[Marcos] “¿Qué está permitido en sábado?, ¿hacer lo bueno o lo malo?, ¿salvarle la vida a un hombre o dejarlo morir?

En el camino pedagógico de la historia de la Revelación, una de las experiencias que fueron creciendo “mano a mano” con el conocimiento del rostro de Dios fue la del conocimiento de la dignidad del ser humano y del valor de su vida.

Después de la etapa de mayor primitivismo, en la época de Abraham y los patriarcas, hacia el siglo XVIII a. C.,  se fue forjando en Israel la conciencia de pueblo y pueblo elegido, comunidad, asamblea creyente que encontraba su fuerza y su dignidad en la vinculación de los israelitas con el Dios de la Alianza. Hablamos de los tiempos de Moisés, sobre el siglo XII a. C. Con Moisés y la “Ley del Talión” (“ojo por ojo…”) se pone un primer freno y límite a la venganza exterminadora con que hasta ese momento se confundía la justicia.

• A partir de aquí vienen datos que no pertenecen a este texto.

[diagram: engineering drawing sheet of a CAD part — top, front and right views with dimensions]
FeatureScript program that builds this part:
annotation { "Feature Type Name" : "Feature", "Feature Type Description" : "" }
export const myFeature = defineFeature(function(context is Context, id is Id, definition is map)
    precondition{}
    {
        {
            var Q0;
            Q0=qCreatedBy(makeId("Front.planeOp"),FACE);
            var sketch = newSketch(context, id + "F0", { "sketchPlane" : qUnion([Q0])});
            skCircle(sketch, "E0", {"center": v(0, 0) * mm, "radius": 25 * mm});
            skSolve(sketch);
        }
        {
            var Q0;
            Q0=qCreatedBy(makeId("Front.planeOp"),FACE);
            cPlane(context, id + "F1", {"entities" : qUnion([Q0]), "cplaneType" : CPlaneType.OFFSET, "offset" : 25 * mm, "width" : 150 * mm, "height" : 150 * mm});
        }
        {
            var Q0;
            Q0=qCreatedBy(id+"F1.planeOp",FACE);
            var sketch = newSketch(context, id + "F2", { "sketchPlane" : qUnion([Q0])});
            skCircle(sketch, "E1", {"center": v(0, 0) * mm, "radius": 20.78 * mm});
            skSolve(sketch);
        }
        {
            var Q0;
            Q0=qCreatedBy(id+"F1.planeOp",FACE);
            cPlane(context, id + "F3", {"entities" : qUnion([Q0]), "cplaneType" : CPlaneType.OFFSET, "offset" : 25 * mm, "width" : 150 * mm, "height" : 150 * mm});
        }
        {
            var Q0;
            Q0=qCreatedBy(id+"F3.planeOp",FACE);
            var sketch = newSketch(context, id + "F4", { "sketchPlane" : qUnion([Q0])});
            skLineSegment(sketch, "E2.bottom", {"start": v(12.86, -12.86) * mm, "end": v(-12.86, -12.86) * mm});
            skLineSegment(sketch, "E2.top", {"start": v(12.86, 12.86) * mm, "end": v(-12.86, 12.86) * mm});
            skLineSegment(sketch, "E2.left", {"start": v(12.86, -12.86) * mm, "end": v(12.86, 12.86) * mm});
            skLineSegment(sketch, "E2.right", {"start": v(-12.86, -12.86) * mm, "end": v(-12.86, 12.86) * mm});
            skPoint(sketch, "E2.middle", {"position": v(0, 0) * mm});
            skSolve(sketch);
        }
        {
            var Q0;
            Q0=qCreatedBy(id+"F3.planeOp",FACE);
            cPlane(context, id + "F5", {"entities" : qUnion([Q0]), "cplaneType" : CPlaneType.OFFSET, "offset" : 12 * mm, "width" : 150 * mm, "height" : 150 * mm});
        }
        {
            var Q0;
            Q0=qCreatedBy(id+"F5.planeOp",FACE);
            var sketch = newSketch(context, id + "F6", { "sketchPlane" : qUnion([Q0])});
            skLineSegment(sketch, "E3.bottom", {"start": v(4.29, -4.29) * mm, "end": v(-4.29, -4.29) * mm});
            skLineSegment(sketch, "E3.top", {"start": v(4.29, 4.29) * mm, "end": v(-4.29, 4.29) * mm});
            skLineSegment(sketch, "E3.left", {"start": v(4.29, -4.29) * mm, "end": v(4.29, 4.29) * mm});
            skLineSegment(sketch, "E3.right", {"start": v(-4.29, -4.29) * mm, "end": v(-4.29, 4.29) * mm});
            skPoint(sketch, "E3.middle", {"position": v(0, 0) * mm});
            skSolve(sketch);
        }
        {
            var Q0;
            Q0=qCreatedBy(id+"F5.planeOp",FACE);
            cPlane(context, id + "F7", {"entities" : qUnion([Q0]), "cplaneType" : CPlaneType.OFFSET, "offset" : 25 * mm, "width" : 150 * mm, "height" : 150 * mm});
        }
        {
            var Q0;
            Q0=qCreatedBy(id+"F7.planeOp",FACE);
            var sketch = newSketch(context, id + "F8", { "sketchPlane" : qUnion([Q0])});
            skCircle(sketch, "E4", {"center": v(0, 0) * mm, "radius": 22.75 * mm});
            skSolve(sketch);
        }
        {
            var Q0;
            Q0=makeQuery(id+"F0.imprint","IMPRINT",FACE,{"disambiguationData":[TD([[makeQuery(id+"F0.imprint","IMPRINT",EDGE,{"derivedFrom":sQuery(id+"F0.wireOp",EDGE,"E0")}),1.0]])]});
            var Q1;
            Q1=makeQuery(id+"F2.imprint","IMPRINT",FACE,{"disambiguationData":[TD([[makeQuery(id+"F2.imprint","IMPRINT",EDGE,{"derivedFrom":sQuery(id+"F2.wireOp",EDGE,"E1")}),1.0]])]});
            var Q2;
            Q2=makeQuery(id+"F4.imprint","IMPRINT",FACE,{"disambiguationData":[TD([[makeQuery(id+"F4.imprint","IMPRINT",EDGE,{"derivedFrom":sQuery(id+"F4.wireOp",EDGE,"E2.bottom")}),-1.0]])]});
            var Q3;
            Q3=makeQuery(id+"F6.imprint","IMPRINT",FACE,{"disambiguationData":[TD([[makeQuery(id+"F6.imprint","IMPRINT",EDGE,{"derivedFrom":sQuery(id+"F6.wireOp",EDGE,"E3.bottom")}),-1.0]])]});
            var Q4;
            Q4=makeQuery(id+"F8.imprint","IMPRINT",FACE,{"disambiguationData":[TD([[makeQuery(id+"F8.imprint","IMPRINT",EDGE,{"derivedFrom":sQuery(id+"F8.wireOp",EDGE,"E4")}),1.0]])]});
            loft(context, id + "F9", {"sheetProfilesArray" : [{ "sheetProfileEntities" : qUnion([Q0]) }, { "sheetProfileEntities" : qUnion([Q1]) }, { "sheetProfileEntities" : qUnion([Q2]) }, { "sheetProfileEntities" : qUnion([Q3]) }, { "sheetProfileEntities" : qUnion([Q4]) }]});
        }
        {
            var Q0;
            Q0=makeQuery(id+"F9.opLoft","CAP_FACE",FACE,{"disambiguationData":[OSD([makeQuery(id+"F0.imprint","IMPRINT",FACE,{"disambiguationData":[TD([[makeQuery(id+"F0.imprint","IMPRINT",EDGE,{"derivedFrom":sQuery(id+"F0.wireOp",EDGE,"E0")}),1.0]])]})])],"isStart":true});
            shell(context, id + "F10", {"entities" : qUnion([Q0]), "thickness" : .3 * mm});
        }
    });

En la época de los profetas Dios revela insistentemente cómo todo aquél que es prójimo de los israelitas, el inmigrante o el extranjero, por el hecho de vivir a su lado participa de esa dignidad personal y debe recibir un respeto y una consideración desde un argumento de igualdad, “porque extranjeros fuisteis vosotros también en Egipto”.

No se puede derramar sangre humana porque es sagrada al pertenecer sólo a Dios y es Él quien pedirá cuenta sumaria a cada uno e impondrá la sentencia, no hombre alguno. Un nuevo paso hacia la igualdad en la común dignidad de todo ser humano. La viuda y el huérfano, como los pobres en general, son mostrados por los profetas como objeto del Amor preferencial de Dios y tenedores de una dignidad tan inviolable para Yahvé como quebrantada por quienes los abandonan. Un paso más: a los ojos de Dios todos valemos lo mismo.

El paso definitivo hacia la igualdad y la recapitulación de toda la antigua Revelación hacia un nivel nuevo fue dado en la Encarnación del Hijo de Dios. Toda carne humana está sellada con el rostro de Aquél que la hizo suya para Imprimir una dignidad sagrada y una impronta divina en toda persona que Dios pone en la existencia. Es por Jesucristo que toda vida humana alcanza su mayor grado de sacralidad y, en consecuencia, así debe ser respetada, promovida, cuidada.

La religión que mana del costado abierto del Redentor de los hombres abre una camino franco hasta el corazón del Padre, pero ese camino pasa siempre, necesariamente, por el corazón del prójimo en quien cada uno debe tributar el culto en espíritu y verdad que Dios espera recibir a través de un humanismo divino aprendido del hombre de Nazaret, el Cristo de Dios, por el que a cada persona, incluido cada uno a sí mismo, se la trata como a un templo o un sagrario de la divinidad.

Promover y respetar la igualdad de todos los seres humanos es un acto de culto cristiano y toda afrenta sistemática contra la universal igualdad de dignidad y derechos no deja de ser un crimen contra Dios y, de ser perpetrada por uno de nosotros, será una deformación del evento cristiano cuando no una apostasía.